Task details: The answer must be an exact copy of all the data below.

Dataset entries:
=== Section Start ===
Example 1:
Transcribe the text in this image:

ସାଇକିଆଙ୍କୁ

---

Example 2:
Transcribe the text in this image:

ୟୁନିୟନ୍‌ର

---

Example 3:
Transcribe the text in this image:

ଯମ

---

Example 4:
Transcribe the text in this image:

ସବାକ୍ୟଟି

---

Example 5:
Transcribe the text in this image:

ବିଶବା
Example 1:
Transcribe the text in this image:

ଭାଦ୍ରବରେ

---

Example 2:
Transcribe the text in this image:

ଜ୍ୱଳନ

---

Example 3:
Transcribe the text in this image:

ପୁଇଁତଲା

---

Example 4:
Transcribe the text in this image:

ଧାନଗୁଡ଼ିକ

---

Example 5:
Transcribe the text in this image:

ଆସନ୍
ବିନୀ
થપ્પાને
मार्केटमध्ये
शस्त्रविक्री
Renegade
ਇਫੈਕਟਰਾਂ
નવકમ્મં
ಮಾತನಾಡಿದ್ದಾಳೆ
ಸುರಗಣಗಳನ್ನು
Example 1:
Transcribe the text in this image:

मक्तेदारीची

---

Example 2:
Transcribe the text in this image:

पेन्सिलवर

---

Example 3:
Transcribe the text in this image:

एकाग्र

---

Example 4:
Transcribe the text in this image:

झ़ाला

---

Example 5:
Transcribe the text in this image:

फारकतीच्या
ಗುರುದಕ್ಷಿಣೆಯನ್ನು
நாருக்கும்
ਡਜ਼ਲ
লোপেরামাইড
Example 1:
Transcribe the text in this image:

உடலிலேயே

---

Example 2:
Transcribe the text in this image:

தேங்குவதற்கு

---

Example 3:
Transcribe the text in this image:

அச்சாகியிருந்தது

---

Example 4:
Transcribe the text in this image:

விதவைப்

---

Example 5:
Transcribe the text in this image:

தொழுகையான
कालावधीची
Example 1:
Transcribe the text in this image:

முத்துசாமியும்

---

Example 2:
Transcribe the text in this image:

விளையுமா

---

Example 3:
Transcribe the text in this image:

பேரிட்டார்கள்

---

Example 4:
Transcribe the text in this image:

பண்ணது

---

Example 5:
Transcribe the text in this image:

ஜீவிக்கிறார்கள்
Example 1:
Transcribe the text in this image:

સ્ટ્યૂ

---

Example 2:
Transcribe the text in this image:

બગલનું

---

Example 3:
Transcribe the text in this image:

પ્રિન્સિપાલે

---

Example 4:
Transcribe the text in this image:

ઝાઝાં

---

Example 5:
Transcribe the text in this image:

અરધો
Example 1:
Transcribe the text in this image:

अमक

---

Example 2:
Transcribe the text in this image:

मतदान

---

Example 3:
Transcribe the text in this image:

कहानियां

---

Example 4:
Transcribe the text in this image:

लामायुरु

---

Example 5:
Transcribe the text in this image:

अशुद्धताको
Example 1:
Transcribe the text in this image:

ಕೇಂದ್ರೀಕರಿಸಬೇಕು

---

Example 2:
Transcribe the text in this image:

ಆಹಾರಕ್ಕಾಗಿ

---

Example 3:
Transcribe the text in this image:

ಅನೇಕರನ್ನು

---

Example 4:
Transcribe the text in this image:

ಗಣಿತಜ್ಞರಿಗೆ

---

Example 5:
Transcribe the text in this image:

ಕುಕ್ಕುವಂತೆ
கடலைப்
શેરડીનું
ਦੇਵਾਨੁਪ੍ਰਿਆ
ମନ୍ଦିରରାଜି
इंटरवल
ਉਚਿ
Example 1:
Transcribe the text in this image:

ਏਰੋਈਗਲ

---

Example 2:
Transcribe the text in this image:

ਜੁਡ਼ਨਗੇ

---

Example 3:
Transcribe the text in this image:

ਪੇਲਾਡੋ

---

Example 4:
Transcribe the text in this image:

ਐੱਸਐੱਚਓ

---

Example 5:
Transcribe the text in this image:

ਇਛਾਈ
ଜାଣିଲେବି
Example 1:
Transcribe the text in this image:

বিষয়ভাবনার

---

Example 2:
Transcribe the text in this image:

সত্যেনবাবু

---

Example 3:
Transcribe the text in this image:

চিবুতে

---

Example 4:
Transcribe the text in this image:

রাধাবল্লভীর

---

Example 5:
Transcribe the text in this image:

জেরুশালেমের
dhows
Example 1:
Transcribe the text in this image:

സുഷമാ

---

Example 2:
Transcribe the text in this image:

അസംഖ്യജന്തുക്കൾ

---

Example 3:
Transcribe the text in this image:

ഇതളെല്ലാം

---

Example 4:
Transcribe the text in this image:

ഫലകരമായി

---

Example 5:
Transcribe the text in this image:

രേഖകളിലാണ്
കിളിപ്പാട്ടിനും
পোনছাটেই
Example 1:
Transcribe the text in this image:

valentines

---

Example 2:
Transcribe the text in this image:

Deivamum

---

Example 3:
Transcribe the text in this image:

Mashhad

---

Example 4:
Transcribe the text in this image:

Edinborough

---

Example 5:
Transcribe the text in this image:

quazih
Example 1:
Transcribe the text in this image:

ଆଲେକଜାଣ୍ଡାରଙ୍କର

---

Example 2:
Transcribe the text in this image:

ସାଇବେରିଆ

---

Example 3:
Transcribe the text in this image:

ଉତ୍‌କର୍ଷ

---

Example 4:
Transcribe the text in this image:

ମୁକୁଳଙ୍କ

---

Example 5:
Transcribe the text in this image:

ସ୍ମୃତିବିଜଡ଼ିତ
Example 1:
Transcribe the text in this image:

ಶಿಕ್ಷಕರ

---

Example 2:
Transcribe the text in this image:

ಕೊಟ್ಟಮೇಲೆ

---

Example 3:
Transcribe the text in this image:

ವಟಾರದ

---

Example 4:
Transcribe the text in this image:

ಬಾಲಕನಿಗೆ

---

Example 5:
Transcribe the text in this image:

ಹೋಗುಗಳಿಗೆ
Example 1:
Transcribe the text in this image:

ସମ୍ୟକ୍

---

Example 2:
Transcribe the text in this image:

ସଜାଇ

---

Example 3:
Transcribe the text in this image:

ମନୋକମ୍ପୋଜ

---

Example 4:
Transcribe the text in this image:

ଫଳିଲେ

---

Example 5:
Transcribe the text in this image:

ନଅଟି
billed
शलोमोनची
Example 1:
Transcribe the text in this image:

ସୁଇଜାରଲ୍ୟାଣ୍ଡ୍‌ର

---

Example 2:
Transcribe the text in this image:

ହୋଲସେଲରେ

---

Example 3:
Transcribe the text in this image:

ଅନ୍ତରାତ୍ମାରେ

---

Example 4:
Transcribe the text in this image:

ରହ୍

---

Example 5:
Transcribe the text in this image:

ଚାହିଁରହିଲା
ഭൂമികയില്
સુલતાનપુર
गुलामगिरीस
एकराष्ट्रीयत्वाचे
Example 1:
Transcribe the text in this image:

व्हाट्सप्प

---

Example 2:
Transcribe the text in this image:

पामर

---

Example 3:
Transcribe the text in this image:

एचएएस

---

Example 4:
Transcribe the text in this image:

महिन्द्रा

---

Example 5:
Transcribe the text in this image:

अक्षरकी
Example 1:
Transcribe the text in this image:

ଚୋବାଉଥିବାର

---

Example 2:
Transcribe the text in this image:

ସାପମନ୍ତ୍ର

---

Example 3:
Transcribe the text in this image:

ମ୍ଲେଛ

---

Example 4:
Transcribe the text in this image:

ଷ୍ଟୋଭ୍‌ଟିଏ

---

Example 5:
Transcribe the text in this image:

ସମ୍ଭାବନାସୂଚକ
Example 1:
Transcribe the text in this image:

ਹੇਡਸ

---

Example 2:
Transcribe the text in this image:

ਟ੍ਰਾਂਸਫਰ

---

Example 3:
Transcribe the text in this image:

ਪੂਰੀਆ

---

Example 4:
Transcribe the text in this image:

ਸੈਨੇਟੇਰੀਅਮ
=== Section End ===
Solution:
Example 1:
Transcribe the text in this image:

ସାଇକିଆଙ୍କୁ

---

Example 2:
Transcribe the text in this image:

ୟୁନିୟନ୍‌ର

---

Example 3:
Transcribe the text in this image:

ଯମ

---

Example 4:
Transcribe the text in this image:

ସବାକ୍ୟଟି

---

Example 5:
Transcribe the text in this image:

ବିଶବା
Example 1:
Transcribe the text in this image:

ଭାଦ୍ରବରେ

---

Example 2:
Transcribe the text in this image:

ଜ୍ୱଳନ

---

Example 3:
Transcribe the text in this image:

ପୁଇଁତଲା

---

Example 4:
Transcribe the text in this image:

ଧାନଗୁଡ଼ିକ

---

Example 5:
Transcribe the text in this image:

ଆସନ୍
ବିନୀ
થપ્પાને
मार्केटमध्ये
शस्त्रविक्री
Renegade
ਇਫੈਕਟਰਾਂ
નવકમ્મં
ಮಾತನಾಡಿದ್ದಾಳೆ
ಸುರಗಣಗಳನ್ನು
Example 1:
Transcribe the text in this image:

मक्तेदारीची

---

Example 2:
Transcribe the text in this image:

पेन्सिलवर

---

Example 3:
Transcribe the text in this image:

एकाग्र

---

Example 4:
Transcribe the text in this image:

झ़ाला

---

Example 5:
Transcribe the text in this image:

फारकतीच्या
ಗುರುದಕ್ಷಿಣೆಯನ್ನು
நாருக்கும்
ਡਜ਼ਲ
লোপেরামাইড
Example 1:
Transcribe the text in this image:

உடலிலேயே

---

Example 2:
Transcribe the text in this image:

தேங்குவதற்கு

---

Example 3:
Transcribe the text in this image:

அச்சாகியிருந்தது

---

Example 4:
Transcribe the text in this image:

விதவைப்

---

Example 5:
Transcribe the text in this image:

தொழுகையான
कालावधीची
Example 1:
Transcribe the text in this image:

முத்துசாமியும்

---

Example 2:
Transcribe the text in this image:

விளையுமா

---

Example 3:
Transcribe the text in this image:

பேரிட்டார்கள்

---

Example 4:
Transcribe the text in this image:

பண்ணது

---

Example 5:
Transcribe the text in this image:

ஜீவிக்கிறார்கள்
Example 1:
Transcribe the text in this image:

સ્ટ્યૂ

---

Example 2:
Transcribe the text in this image:

બગલનું

---

Example 3:
Transcribe the text in this image:

પ્રિન્સિપાલે

---

Example 4:
Transcribe the text in this image:

ઝાઝાં

---

Example 5:
Transcribe the text in this image:

અરધો
Example 1:
Transcribe the text in this image:

अमक

---

Example 2:
Transcribe the text in this image:

मतदान

---

Example 3:
Transcribe the text in this image:

कहानियां

---

Example 4:
Transcribe the text in this image:

लामायुरु

---

Example 5:
Transcribe the text in this image:

अशुद्धताको
Example 1:
Transcribe the text in this image:

ಕೇಂದ್ರೀಕರಿಸಬೇಕು

---

Example 2:
Transcribe the text in this image:

ಆಹಾರಕ್ಕಾಗಿ

---

Example 3:
Transcribe the text in this image:

ಅನೇಕರನ್ನು

---

Example 4:
Transcribe the text in this image:

ಗಣಿತಜ್ಞರಿಗೆ

---

Example 5:
Transcribe the text in this image:

ಕುಕ್ಕುವಂತೆ
கடலைப்
શેરડીનું
ਦੇਵਾਨੁਪ੍ਰਿਆ
ମନ୍ଦିରରାଜି
इंटरवल
ਉਚਿ
Example 1:
Transcribe the text in this image:

ਏਰੋਈਗਲ

---

Example 2:
Transcribe the text in this image:

ਜੁਡ਼ਨਗੇ

---

Example 3:
Transcribe the text in this image:

ਪੇਲਾਡੋ

---

Example 4:
Transcribe the text in this image:

ਐੱਸਐੱਚਓ

---

Example 5:
Transcribe the text in this image:

ਇਛਾਈ
ଜାଣିଲେବି
Example 1:
Transcribe the text in this image:

বিষয়ভাবনার

---

Example 2:
Transcribe the text in this image:

সত্যেনবাবু

---

Example 3:
Transcribe the text in this image:

চিবুতে

---

Example 4:
Transcribe the text in this image:

রাধাবল্লভীর

---

Example 5:
Transcribe the text in this image:

জেরুশালেমের
dhows
Example 1:
Transcribe the text in this image:

സുഷമാ

---

Example 2:
Transcribe the text in this image:

അസംഖ്യജന്തുക്കൾ

---

Example 3:
Transcribe the text in this image:

ഇതളെല്ലാം

---

Example 4:
Transcribe the text in this image:

ഫലകരമായി

---

Example 5:
Transcribe the text in this image:

രേഖകളിലാണ്
കിളിപ്പാട്ടിനും
পোনছাটেই
Example 1:
Transcribe the text in this image:

valentines

---

Example 2:
Transcribe the text in this image:

Deivamum

---

Example 3:
Transcribe the text in this image:

Mashhad

---

Example 4:
Transcribe the text in this image:

Edinborough

---

Example 5:
Transcribe the text in this image:

quazih
Example 1:
Transcribe the text in this image:

ଆଲେକଜାଣ୍ଡାରଙ୍କର

---

Example 2:
Transcribe the text in this image:

ସାଇବେରିଆ

---

Example 3:
Transcribe the text in this image:

ଉତ୍‌କର୍ଷ

---

Example 4:
Transcribe the text in this image:

ମୁକୁଳଙ୍କ

---

Example 5:
Transcribe the text in this image:

ସ୍ମୃତିବିଜଡ଼ିତ
Example 1:
Transcribe the text in this image:

ಶಿಕ್ಷಕರ

---

Example 2:
Transcribe the text in this image:

ಕೊಟ್ಟಮೇಲೆ

---

Example 3:
Transcribe the text in this image:

ವಟಾರದ

---

Example 4:
Transcribe the text in this image:

ಬಾಲಕನಿಗೆ

---

Example 5:
Transcribe the text in this image:

ಹೋಗುಗಳಿಗೆ
Example 1:
Transcribe the text in this image:

ସମ୍ୟକ୍

---

Example 2:
Transcribe the text in this image:

ସଜାଇ

---

Example 3:
Transcribe the text in this image:

ମନୋକମ୍ପୋଜ

---

Example 4:
Transcribe the text in this image:

ଫଳିଲେ

---

Example 5:
Transcribe the text in this image:

ନଅଟି
billed
शलोमोनची
Example 1:
Transcribe the text in this image:

ସୁଇଜାରଲ୍ୟାଣ୍ଡ୍‌ର

---

Example 2:
Transcribe the text in this image:

ହୋଲସେଲରେ

---

Example 3:
Transcribe the text in this image:

ଅନ୍ତରାତ୍ମାରେ

---

Example 4:
Transcribe the text in this image:

ରହ୍

---

Example 5:
Transcribe the text in this image:

ଚାହିଁରହିଲା
ഭൂമികയില്
સુલતાનપુર
गुलामगिरीस
एकराष्ट्रीयत्वाचे
Example 1:
Transcribe the text in this image:

व्हाट्सप्प

---

Example 2:
Transcribe the text in this image:

पामर

---

Example 3:
Transcribe the text in this image:

एचएएस

---

Example 4:
Transcribe the text in this image:

महिन्द्रा

---

Example 5:
Transcribe the text in this image:

अक्षरकी
Example 1:
Transcribe the text in this image:

ଚୋବାଉଥିବାର

---

Example 2:
Transcribe the text in this image:

ସାପମନ୍ତ୍ର

---

Example 3:
Transcribe the text in this image:

ମ୍ଲେଛ

---

Example 4:
Transcribe the text in this image:

ଷ୍ଟୋଭ୍‌ଟିଏ

---

Example 5:
Transcribe the text in this image:

ସମ୍ଭାବନାସୂଚକ
Example 1:
Transcribe the text in this image:

ਹੇਡਸ

---

Example 2:
Transcribe the text in this image:

ਟ੍ਰਾਂਸਫਰ

---

Example 3:
Transcribe the text in this image:

ਪੂਰੀਆ

---

Example 4:
Transcribe the text in this image:

ਸੈਨੇਟੇਰੀਅਮ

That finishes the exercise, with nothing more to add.